Saturday, February 7, 2009

LCD Monitors

I was sitting in lab the other day, staring at my monitor, wondering why it appeared so twinkly. After all, it was an Apple Cinema Display (aluminum-frame) 23", very similar to the monitor I have at home (HP L2335 23"), but for some reason, it was annoying the heck out of me.

Curious, I opened my laptop to look at its screen, and the display was not sparkly at all, although it was quite glossy, true to form. So, arriving home that day, I took to looking up LCD monitor information. I was, of course, interested in the possibility of buying a cheap second monitor for myself. Through some digging, I was not surprised to find that those large, cheap LCD screens mostly use TN panel technology, just like laptop panels. And if you've seen laptop panels at a bit of a vertical or horizontal angle, then you've seen the primary bad quality about a TN panel, which is really shitty viewing angle. Beyond that, color reproduction is also quite poor, although response time is the fastest. This wasn't anything new to me, but I was trying to figure out the panel type for Apple's LED cinema display, assuming that I will be able to get my hands on an DVI->displayport adapter or some updated Mac Mini that has a displayport output. This website, which keeps a comprehensive list of S-IPS and H-IPS monitors seems to indicate that Apple's monitors have always been S-IPS or H-IPS. Now confused about the issue of H-IPS vs. S-IPS, I found another site, which actually addressed my original question. The likely culprit is probably the anti-glare coating on the monitor that is causing the "twinkling".
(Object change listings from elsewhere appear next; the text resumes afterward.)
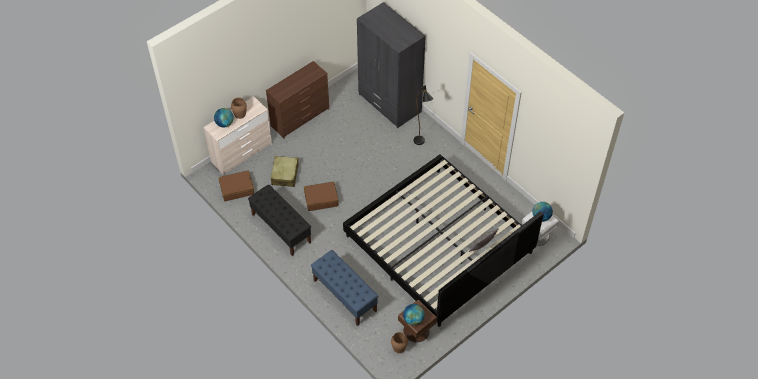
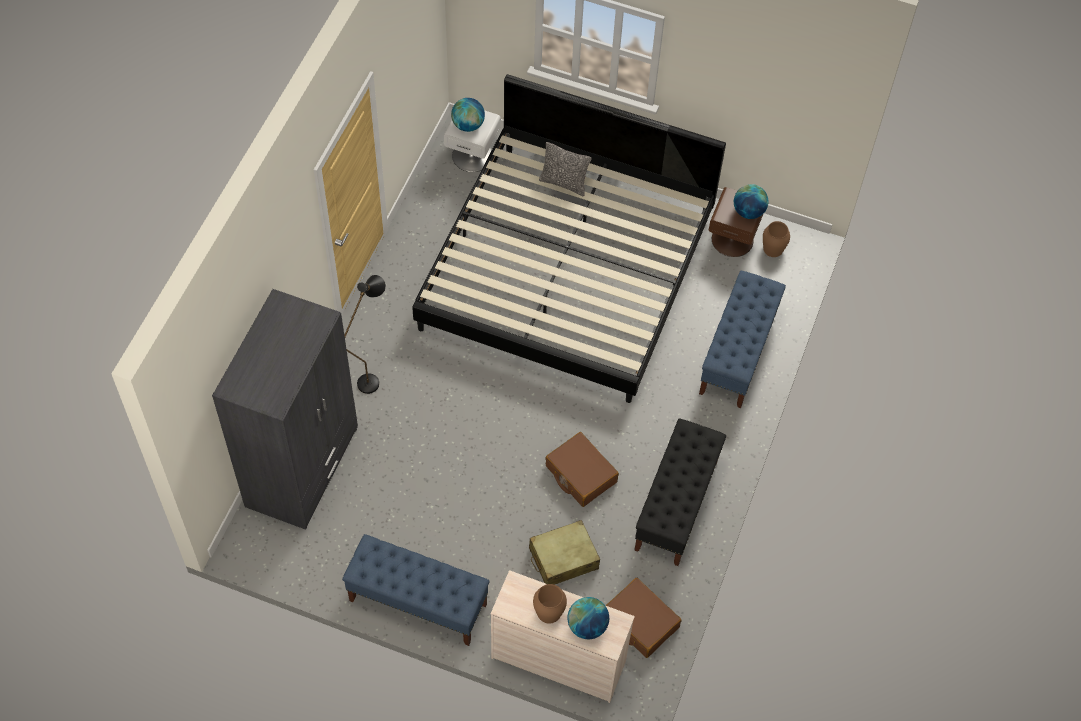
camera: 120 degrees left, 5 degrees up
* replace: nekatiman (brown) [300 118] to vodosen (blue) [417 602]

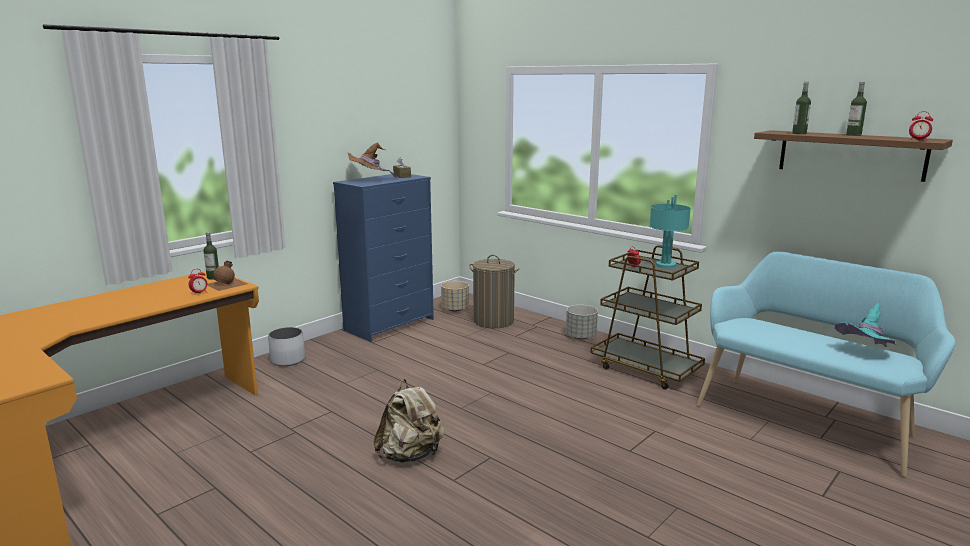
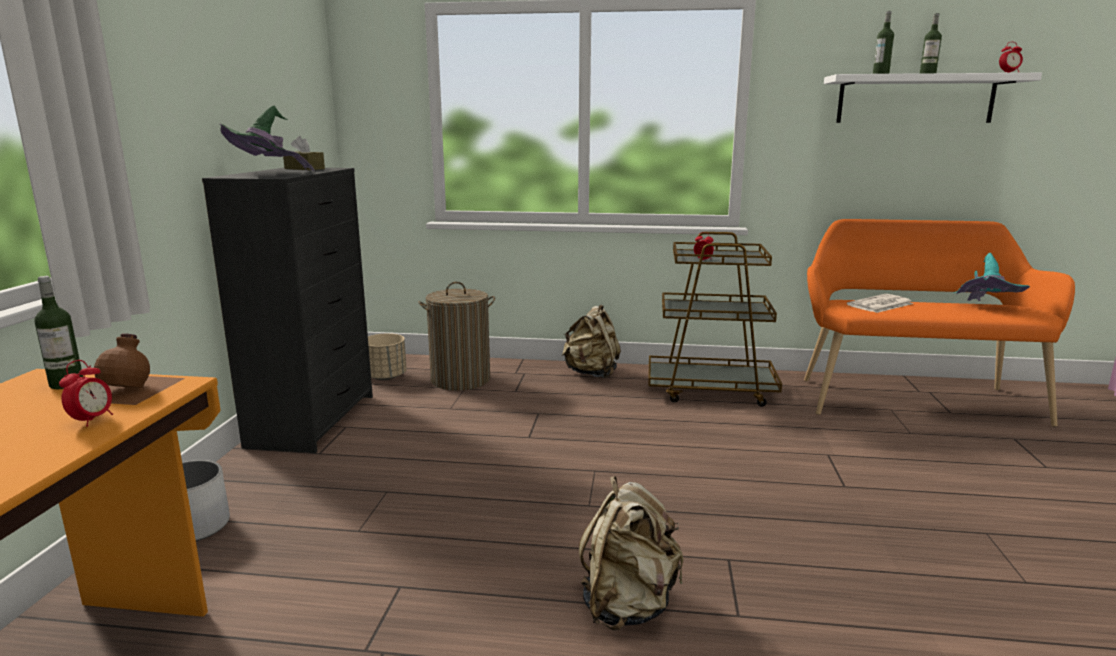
camera: 35 degrees left, 0 degrees up
* recolor: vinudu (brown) [850 154] to vinudu (white) [915 99]
* recolor: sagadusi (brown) [370 180] to sagadusi (green) [267 173]
* recolor: nekatiman (blue) [390 324] to nekatiman (black) [313 420]
* delete: pifaku (turquoise) [665 265]
* recolor: vodosen (turquoise) [807 419] to vodosen (orange) [912 398]
* replace: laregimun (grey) [580 337] to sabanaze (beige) [592 373]
* insert: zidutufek [880 304]

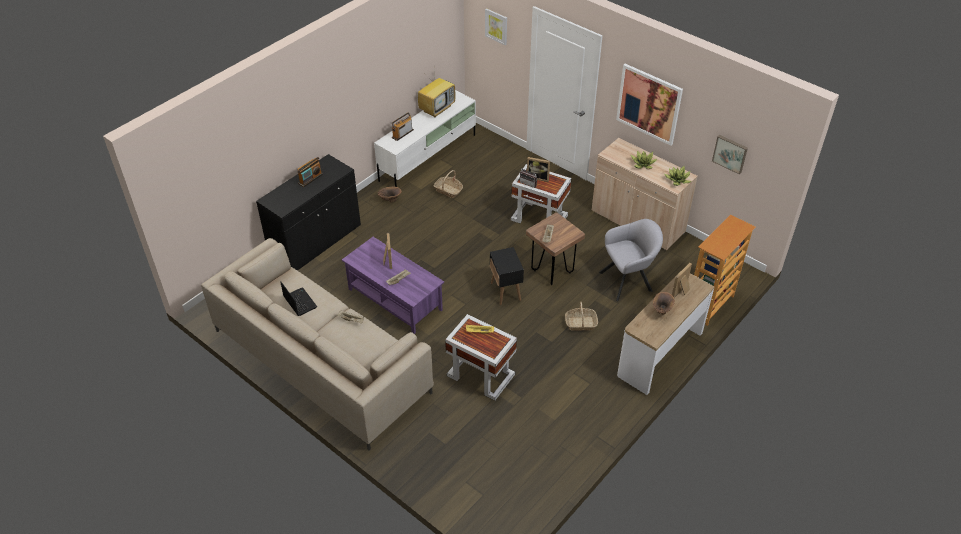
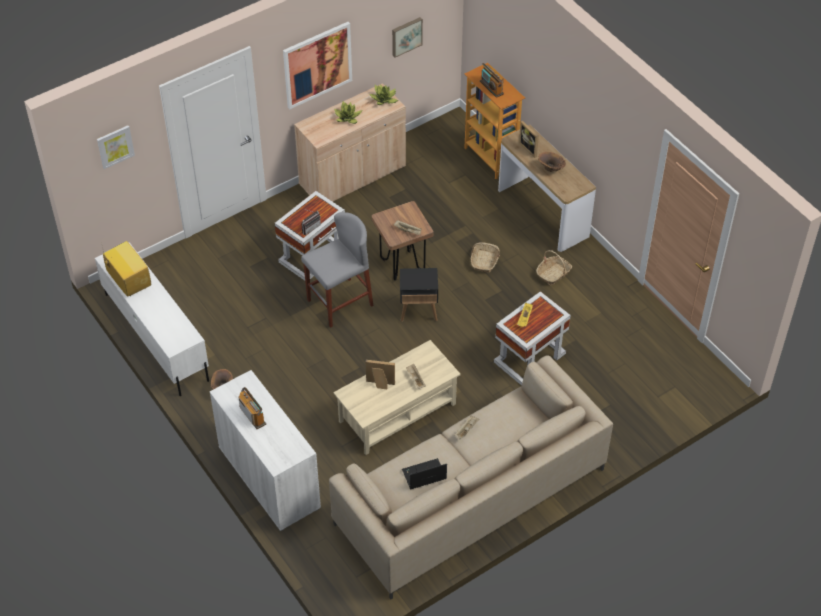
camera: 75 degrees left, 5 degrees up
* move: bafetozu [402 134] to [491 88]
* recolor: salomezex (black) [316 241] to salomezex (white) [269 478]
* delete: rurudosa [538 177]
* move: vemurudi [448 190] to [553 274]
* delete: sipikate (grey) [628 281]
* recolor: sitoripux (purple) [394 299] to sitoripux (beige) [397 413]
* insert: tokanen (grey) [340 303]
Now, onto the amusing part of the whole issue, which is simply that Apple appears to have always used S-IPS and H-IPS panels, at least in their stand-alone monitors and the newer iMac's. Ironically, all the people who laugh at Apple fans who buy those products because they come with the "Apple Tax" are unaware of the display quality, esp. compared to some of the offerings by other manufacturers. (Certainly, the story of Dell pulling a bait-and switch with one of its monitors has been the source of a minor brouhaha in the past: the first rollout came with S-IPS [for reviews?] and then was switched over to S-PVA [for cheapness?].) All things considered, $800 (educational price) for a 24" LED-backlit H-IPS monitor is a pretty good deal. And for those more economically minded, the HP version without LED-backlighting is ~$600.

Oh, and HDCP, still hate its fucking guts.